+++ EXTRACT

Apache common codec in java from string to hex and viceversa

Apache common codec in java from string to hex and viceversa - java

I am trying to encode a string in hex and then convert it again to string. For this purpose I'm using the apache common codec. In particular I have defined the following methods:
import org.apache.commons.codec.DecoderException;
import org.apache.commons.codec.binary.Hex;
public String toHex(byte[] byteArray){
return Hex.encodeHexString(byteArray);
}
public byte[] fromHex(String hexString){
byte[] array = null;
try {
array = Hex.decodeHex(hexString.toCharArray());
} catch (DecoderException ex) {
Logger.getLogger(SecureHash.class.getName()).log(Level.SEVERE, null, ex);
}
return array;
}
The strange thing is that I do not get the same initial string when converting back. More strangely, the byte array I get, it's different from the initial byte array of the string.

++++++

_SET EXERCISE_:
Copy out the whole forum post above on hex conversion with Apache Commons Codec, word for word, keeping every line, symbol and line break the same.

+++ DATASET EXCERPTS

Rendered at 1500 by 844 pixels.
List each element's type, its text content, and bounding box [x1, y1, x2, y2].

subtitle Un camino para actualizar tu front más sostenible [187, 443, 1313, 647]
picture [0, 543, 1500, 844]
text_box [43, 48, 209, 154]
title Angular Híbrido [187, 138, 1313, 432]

++++++

_RESULT FOR THIS TASK_:
Apache common codec in java from string to hex and viceversa

Apache common codec in java from string to hex and viceversa - java

I am trying to encode a string in hex and then convert it again to string. For this purpose I'm using the apache common codec. In particular I have defined the following methods:
import org.apache.commons.codec.DecoderException;
import org.apache.commons.codec.binary.Hex;
public String toHex(byte[] byteArray){
return Hex.encodeHexString(byteArray);
}
public byte[] fromHex(String hexString){
byte[] array = null;
try {
array = Hex.decodeHex(hexString.toCharArray());
} catch (DecoderException ex) {
Logger.getLogger(SecureHash.class.getName()).log(Level.SEVERE, null, ex);
}
return array;
}
The strange thing is that I do not get the same initial string when converting back. More strangely, the byte array I get, it's different from the initial byte array of the string.